エコノミストとして、コーポレートファイナンスを専門にしています。現在は複数の企業で社外取締役や顧問をしており、経営者の方とお話しする機会が非常に多いですね。中小企業から大企業まで、幅広い企業の経営課題に向き合っています。
また、全国各地で講演活動も行っています。東京のような大都市圏だけでなく、地方の製造業や建設業、第一次産業の企業を訪問しています。
ーー地方から都市部までさまざまな業種の企業を訪問される中で、企業のAI導入についてはどう感じていらっしゃいますか?
都市部では、中小企業も大企業も「導入しないと」という焦りはあると感じます。東京の大企業や、IT・テック系のスタートアップは導入が進んでいますね。
非常に温度差を感じるのは地方です。地方で講演をすると、特に第一次・第二次産業が多い地域では、「ChatGPT使ってますか?」と聞いてもみんなぽかんとされるんですよね。
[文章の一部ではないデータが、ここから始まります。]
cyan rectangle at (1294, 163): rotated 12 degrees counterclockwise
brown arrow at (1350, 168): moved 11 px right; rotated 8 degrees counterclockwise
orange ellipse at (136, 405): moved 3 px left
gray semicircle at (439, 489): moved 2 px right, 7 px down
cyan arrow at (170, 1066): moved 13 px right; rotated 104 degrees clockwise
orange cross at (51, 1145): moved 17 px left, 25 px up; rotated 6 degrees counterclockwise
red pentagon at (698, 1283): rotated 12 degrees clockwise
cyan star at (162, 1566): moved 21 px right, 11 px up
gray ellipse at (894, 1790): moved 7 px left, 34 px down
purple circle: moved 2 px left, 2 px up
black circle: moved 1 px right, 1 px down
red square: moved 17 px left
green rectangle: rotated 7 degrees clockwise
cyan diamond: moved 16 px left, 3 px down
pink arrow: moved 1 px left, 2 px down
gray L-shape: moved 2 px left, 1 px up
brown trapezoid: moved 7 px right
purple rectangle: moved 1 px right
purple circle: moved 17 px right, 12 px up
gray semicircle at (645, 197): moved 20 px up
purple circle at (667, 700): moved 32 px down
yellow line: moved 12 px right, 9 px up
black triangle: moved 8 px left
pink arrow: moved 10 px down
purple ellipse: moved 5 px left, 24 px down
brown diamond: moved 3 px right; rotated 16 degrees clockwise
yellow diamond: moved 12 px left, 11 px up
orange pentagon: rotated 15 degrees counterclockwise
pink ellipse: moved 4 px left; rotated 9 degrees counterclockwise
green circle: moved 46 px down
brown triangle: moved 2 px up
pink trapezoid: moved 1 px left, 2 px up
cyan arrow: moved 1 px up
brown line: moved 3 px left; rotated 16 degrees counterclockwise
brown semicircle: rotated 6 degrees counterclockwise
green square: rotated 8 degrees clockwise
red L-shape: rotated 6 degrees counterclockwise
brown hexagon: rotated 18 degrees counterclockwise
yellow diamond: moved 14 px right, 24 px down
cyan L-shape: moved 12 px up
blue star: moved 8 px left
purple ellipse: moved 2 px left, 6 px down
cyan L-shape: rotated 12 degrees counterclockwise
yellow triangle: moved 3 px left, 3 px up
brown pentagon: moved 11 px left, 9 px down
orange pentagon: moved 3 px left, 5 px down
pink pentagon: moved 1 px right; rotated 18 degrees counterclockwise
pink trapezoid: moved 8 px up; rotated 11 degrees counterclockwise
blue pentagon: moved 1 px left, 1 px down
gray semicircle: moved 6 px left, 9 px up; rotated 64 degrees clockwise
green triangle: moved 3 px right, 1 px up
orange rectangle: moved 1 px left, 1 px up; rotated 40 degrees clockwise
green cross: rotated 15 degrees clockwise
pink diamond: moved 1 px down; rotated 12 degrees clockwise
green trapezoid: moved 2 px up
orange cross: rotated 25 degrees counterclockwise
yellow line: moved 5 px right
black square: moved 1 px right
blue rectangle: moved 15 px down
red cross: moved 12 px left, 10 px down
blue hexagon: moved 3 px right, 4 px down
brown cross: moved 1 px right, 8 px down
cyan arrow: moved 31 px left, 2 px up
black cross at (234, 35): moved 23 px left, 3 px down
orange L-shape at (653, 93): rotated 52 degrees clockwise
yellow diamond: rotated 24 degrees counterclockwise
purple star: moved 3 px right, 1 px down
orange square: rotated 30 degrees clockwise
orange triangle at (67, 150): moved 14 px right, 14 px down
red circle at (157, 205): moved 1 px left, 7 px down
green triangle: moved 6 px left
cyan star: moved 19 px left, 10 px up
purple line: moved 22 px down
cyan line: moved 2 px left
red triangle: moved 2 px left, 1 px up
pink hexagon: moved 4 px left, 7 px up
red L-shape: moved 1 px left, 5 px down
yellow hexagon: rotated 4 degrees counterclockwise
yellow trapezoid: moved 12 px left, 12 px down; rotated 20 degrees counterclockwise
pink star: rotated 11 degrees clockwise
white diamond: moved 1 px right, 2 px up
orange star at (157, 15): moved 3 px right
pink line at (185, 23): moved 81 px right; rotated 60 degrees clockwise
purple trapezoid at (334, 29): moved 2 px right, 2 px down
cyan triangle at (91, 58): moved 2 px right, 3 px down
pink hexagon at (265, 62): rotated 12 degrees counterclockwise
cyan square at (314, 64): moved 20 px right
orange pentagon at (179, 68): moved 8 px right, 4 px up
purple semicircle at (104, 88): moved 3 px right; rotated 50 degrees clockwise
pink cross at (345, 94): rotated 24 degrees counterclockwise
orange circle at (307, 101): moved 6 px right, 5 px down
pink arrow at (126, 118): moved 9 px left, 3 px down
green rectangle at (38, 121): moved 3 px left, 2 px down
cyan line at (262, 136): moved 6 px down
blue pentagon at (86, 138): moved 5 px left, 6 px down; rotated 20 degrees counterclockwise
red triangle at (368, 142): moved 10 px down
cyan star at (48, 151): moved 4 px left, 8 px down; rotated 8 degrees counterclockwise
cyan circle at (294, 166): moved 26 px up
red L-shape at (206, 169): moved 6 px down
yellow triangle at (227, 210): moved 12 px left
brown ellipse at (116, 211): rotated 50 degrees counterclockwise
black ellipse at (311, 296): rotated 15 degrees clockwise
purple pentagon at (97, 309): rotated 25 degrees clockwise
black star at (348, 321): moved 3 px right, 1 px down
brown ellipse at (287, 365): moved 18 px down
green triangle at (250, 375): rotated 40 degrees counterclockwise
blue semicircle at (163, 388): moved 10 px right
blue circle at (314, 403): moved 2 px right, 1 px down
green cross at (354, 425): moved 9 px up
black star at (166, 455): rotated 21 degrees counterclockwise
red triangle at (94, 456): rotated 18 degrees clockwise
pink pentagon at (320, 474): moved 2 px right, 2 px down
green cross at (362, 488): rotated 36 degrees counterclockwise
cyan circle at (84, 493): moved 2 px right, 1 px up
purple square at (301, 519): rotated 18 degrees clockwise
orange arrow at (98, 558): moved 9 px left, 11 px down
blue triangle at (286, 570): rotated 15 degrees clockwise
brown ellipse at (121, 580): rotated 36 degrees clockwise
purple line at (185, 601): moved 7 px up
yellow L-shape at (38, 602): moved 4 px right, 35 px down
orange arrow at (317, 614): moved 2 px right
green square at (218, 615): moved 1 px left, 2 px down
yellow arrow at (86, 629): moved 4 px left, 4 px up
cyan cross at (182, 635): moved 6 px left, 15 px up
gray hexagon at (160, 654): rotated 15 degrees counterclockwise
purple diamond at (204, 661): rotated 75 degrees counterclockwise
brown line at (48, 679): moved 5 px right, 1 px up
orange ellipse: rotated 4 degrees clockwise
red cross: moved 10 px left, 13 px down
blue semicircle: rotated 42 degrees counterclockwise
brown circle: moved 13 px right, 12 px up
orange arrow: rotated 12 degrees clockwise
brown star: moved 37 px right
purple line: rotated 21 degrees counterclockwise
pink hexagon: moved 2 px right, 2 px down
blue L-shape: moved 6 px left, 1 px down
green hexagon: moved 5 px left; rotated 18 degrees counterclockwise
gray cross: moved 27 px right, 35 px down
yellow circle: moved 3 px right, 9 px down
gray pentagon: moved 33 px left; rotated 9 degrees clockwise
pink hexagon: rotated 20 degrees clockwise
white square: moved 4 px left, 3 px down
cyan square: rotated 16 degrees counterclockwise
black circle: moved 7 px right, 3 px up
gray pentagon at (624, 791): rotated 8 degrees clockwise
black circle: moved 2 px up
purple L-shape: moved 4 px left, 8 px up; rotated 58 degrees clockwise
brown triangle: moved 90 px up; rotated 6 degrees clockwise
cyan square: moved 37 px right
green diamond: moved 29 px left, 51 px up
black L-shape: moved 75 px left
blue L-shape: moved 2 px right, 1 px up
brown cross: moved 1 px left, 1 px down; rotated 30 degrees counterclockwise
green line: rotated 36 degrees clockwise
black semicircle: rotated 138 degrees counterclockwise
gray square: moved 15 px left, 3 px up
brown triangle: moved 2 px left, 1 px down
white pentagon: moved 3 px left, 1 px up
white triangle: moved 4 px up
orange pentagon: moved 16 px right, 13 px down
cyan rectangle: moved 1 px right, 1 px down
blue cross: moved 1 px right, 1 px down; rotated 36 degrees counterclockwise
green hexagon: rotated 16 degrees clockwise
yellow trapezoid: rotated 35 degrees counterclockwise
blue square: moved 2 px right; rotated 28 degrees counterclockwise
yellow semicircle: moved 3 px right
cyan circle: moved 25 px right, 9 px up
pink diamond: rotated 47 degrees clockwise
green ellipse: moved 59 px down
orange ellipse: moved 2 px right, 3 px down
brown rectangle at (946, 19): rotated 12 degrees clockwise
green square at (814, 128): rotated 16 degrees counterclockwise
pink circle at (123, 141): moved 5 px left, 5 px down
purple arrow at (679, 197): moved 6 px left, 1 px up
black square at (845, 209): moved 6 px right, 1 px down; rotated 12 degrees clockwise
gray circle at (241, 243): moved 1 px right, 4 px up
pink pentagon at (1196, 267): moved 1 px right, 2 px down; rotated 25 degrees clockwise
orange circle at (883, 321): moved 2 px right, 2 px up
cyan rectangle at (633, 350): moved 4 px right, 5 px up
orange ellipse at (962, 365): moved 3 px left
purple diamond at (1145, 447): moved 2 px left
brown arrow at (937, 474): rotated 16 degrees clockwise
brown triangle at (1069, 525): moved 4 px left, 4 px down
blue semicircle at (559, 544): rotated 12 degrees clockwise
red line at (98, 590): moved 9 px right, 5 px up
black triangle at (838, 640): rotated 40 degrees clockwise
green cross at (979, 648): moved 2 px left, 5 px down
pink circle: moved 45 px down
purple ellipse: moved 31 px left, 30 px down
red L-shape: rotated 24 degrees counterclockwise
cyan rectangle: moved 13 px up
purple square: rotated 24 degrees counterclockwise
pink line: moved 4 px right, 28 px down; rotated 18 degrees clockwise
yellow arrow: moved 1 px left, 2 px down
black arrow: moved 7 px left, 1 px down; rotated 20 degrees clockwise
第三次産業や一部の製造業の企業では、「テクノロジーを活用していかないと!」という危機感を持っている企業もありますが、多くは「それ、うちに関係あるの」という反応で、導入のムーブメントがほとんどありません。
ーーAI導入の波は、まだまだ都市部が中心ということですね。
そうですね。ただ都市部のAI導入済みの企業でも、活用できている企業とそうでない企業の格差が大きいです。「導入したけど使われない問題」がかなり多発していると感じます。
メールひとつ書くにしても「自分でやったほうが早い」という思い込みがあったり、良いお手本が社内で共有されていなかったり。導入後のフロー設計がセットになっていないことがネックになっているのだと思います。
「ズルしちゃいけない」が、女性をAIから遠ざける

ーーでは、性別によるAI活用の格差を感じることはありますか。
非常に感じます。「AIを使っている」という日本人女性は男性の半分くらいというデータがあるのですが、日本の場合、「女性は非正規雇用が多いからそうなるのかな」と最初は思っていたんです。しかし実は、アメリカやヨーロッパでも同じような研究結果が出ており、「同じ学歴・同じ職種でも、優秀な女性ほど男性よりAIを使っていない傾向がある」と報告されています。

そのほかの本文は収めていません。